Assigned task: Return every line of text in the data below exactly as it appears, and leave the pictures out of your answer.
-- Data provided follows --
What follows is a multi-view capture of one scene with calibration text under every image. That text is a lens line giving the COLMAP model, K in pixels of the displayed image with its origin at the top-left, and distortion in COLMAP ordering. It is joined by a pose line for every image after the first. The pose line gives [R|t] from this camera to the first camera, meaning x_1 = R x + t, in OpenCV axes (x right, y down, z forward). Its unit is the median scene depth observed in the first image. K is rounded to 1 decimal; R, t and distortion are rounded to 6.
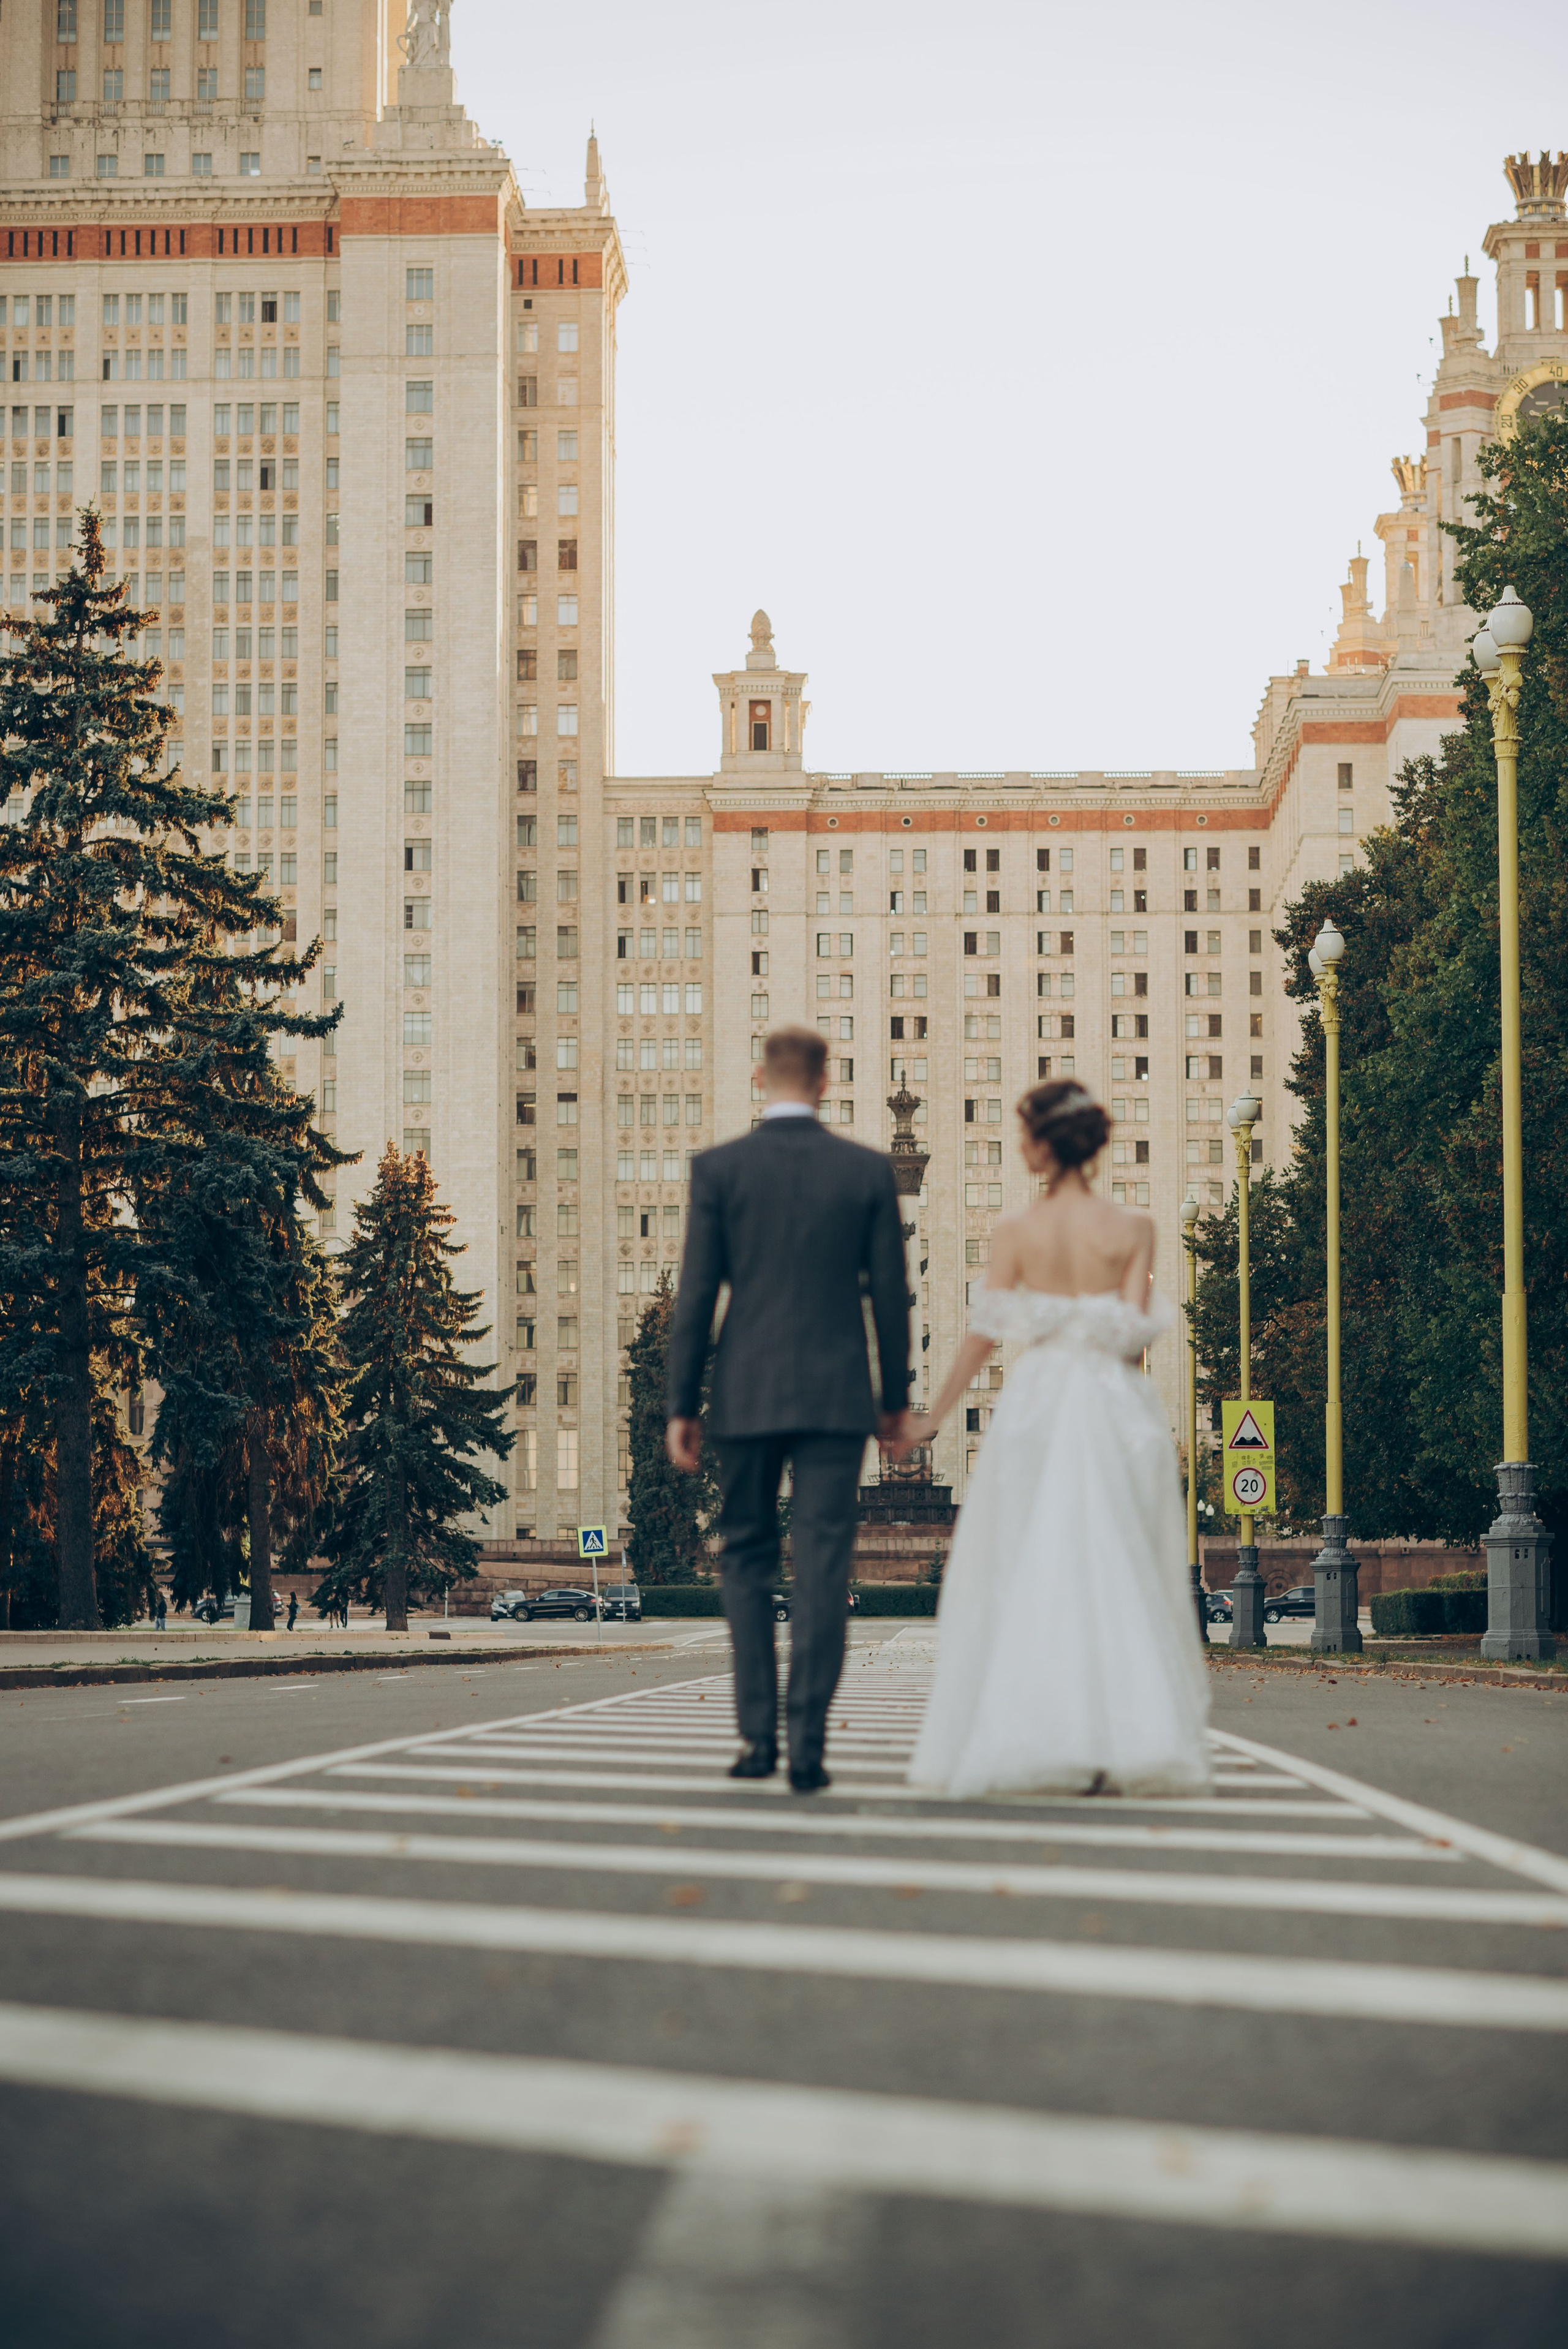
lens RADIAL K [[5920.5, 0, 787.0], [0, 5920.5, 1131.8], [0, 0, 1]] dist [-0.133418, 0.748799]
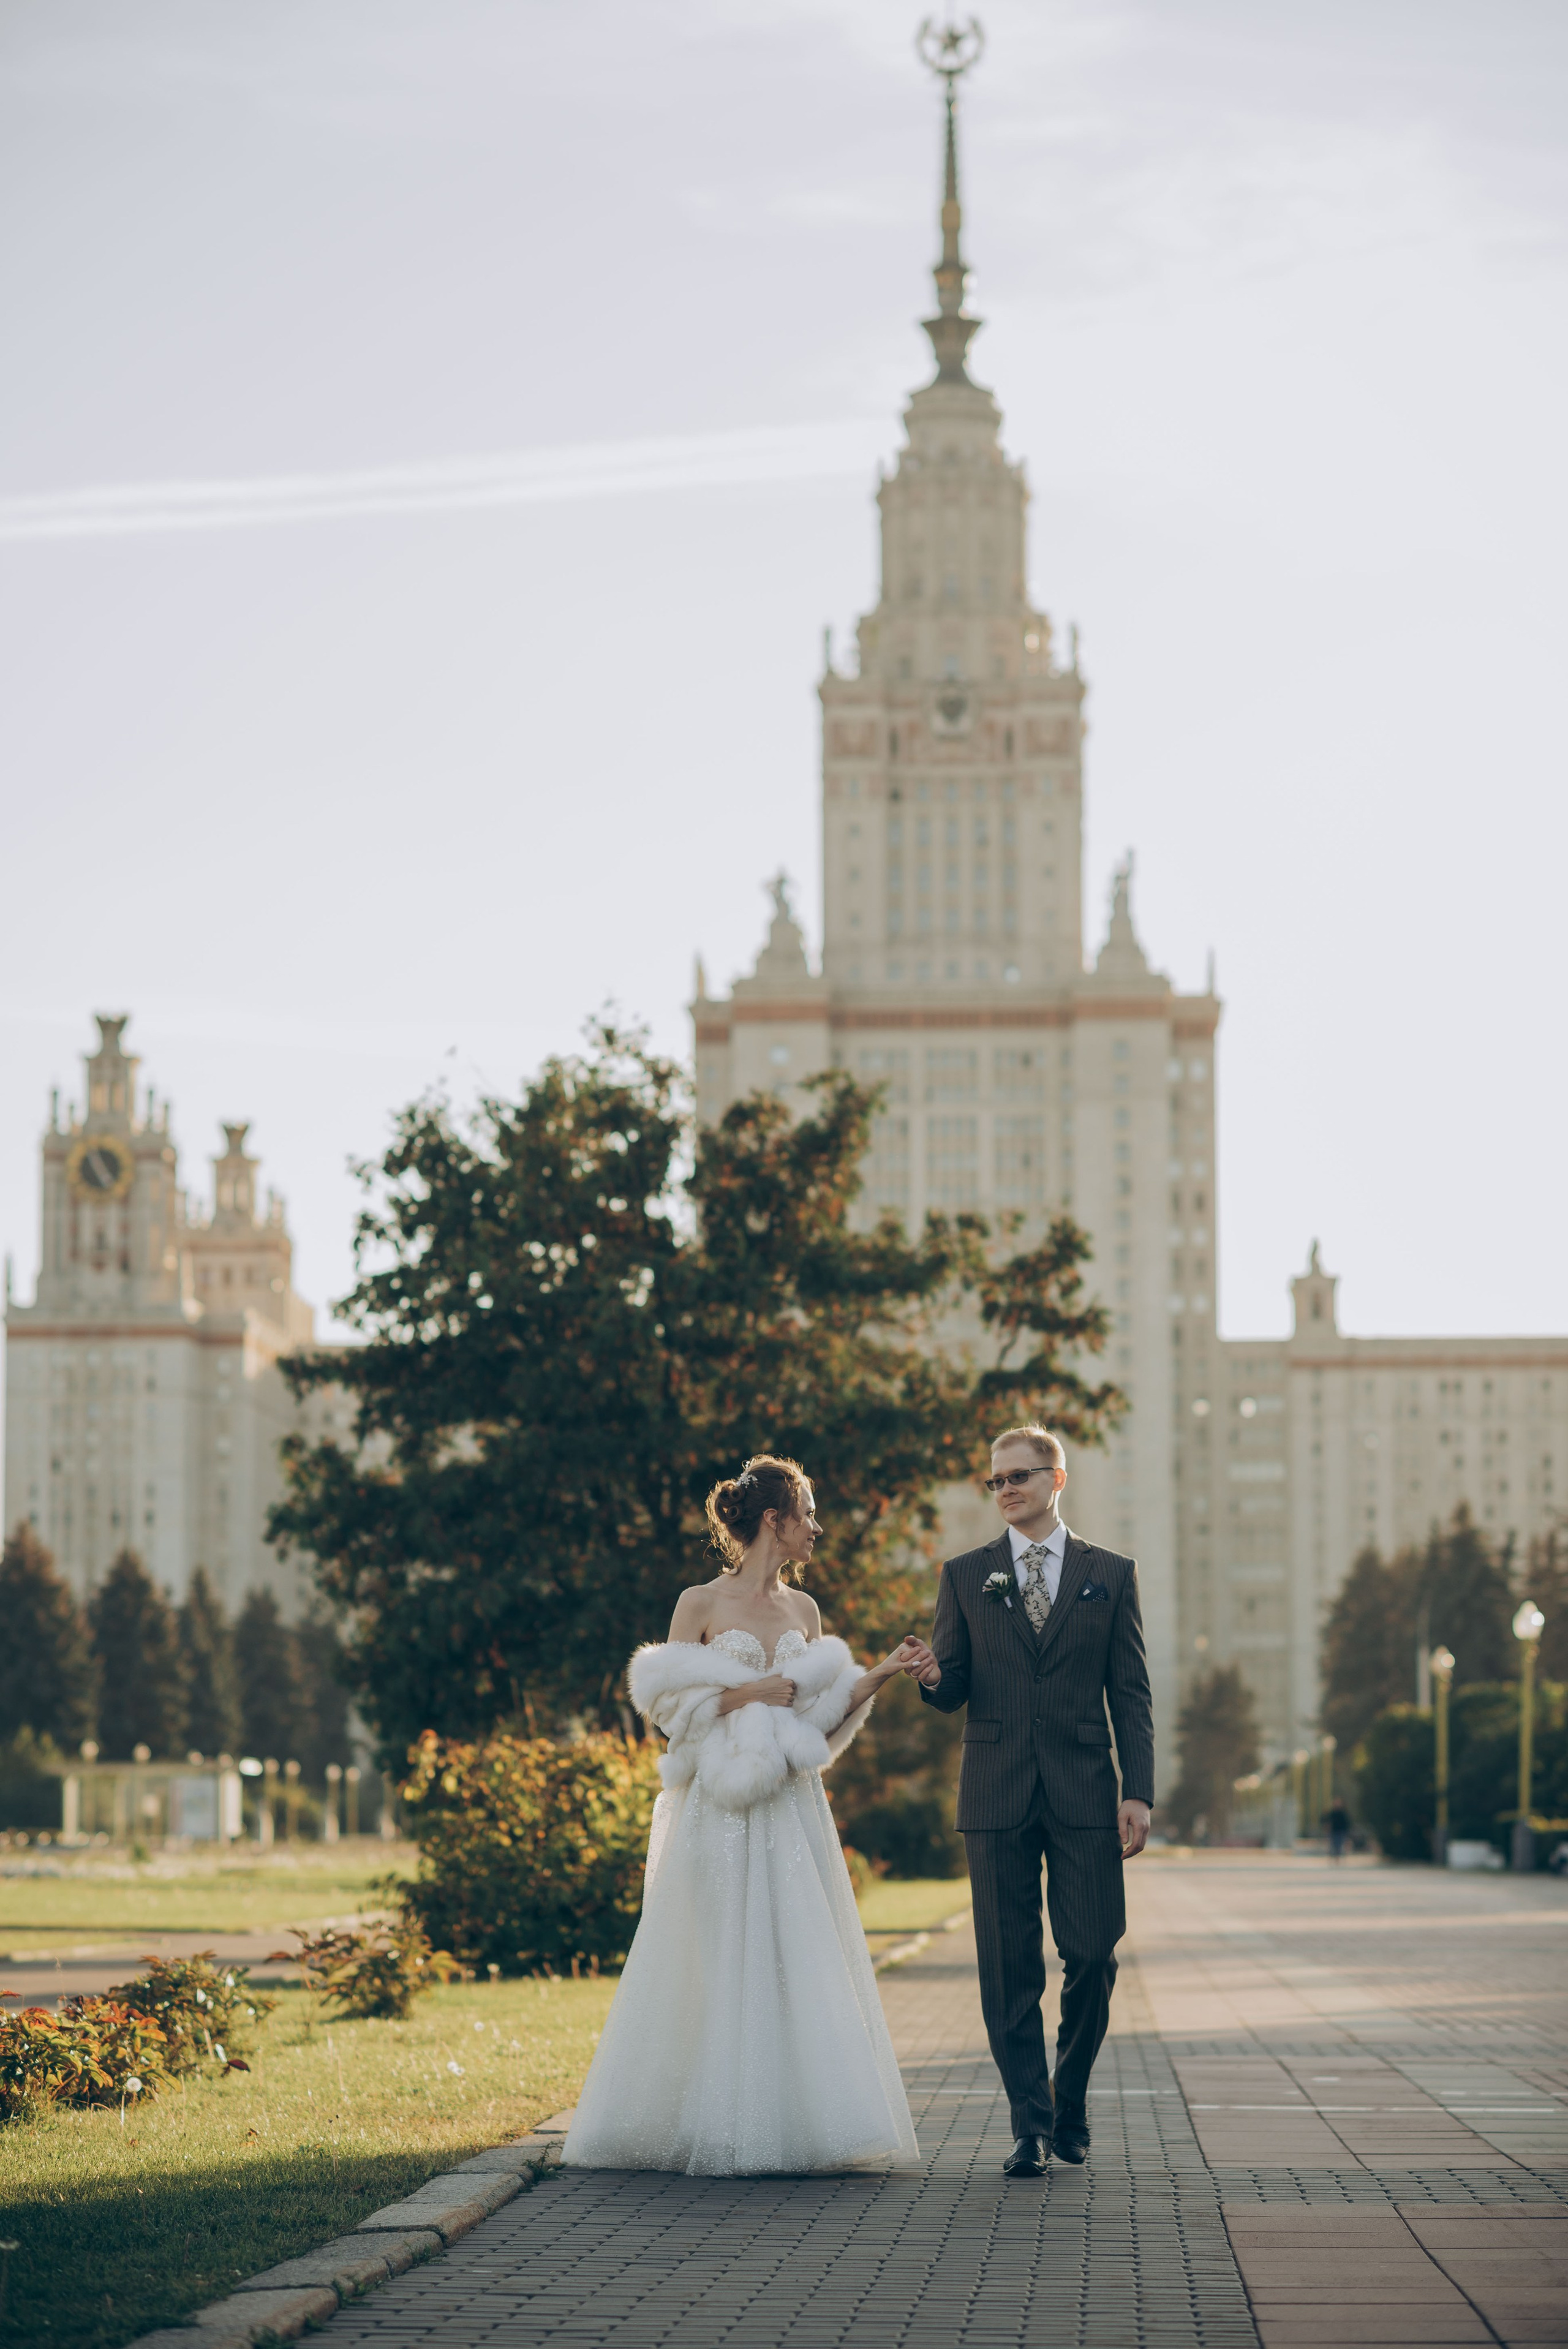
lens RADIAL K [[5920.5, 0, 787.0], [0, 5920.5, 1131.8], [0, 0, 1]] dist [-0.133418, 0.748799]
pose [[0.998258, -0.001346, -0.058985, -0.057118], [-0.002165, 0.998231, -0.059419, -0.018876], [0.058960, 0.059444, 0.996489, -0.694434]]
-- Data provided concluded --
Worked solution:
What follows is a multi-view capture of one scene with calibration text under every image. That text is a lens line giving the COLMAP model, K in pixels of the displayed image with its origin at the top-left, and distortion in COLMAP ordering. It is joined by a pose line for every image after the first. The pose line gives [R|t] from this camera to the first camera, meaning x_1 = R x + t, in OpenCV axes (x right, y down, z forward). Its unit is the median scene depth observed in the first image. K is rounded to 1 decimal; R, t and distortion are rounded to 6.
lens RADIAL K [[5920.5, 0, 787.0], [0, 5920.5, 1131.8], [0, 0, 1]] dist [-0.133418, 0.748799]
lens RADIAL K [[5920.5, 0, 787.0], [0, 5920.5, 1131.8], [0, 0, 1]] dist [-0.133418, 0.748799]
pose [[0.998258, -0.001346, -0.058985, -0.057118], [-0.002165, 0.998231, -0.059419, -0.018876], [0.058960, 0.059444, 0.996489, -0.694434]]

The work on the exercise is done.